**TRY IT:**
Repeat the records exactly as given. Do not include the pictures.

### ENTRIES SHOWN ###

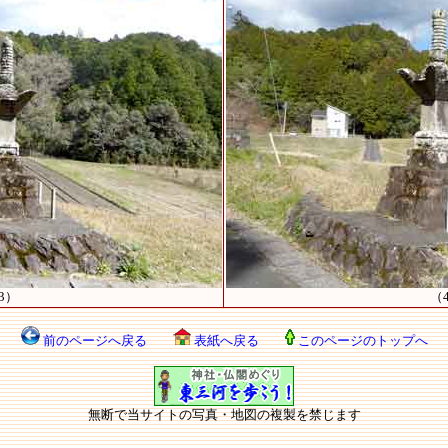
3）
（
前のページへ戻る
表紙へ戻る
このページのトップへ
無断で当サイトの写真・地図の複製を禁じます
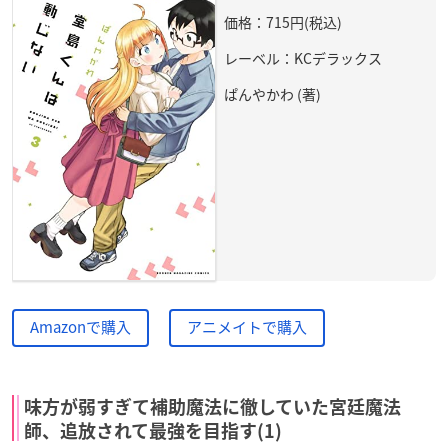
価格：715円(税込)
レーベル：KCデラックス
ぱんやかわ (著)
Amazonで購入
アニメイトで購入
味方が弱すぎて補助魔法に徹していた宮廷魔法
師、追放されて最強を目指す(1)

###

**EXPECTED ANSWER:**
3）
（
前のページへ戻る
表紙へ戻る
このページのトップへ
無断で当サイトの写真・地図の複製を禁じます
価格：715円(税込)
レーベル：KCデラックス
ぱんやかわ (著)
Amazonで購入
アニメイトで購入
味方が弱すぎて補助魔法に徹していた宮廷魔法
師、追放されて最強を目指す(1)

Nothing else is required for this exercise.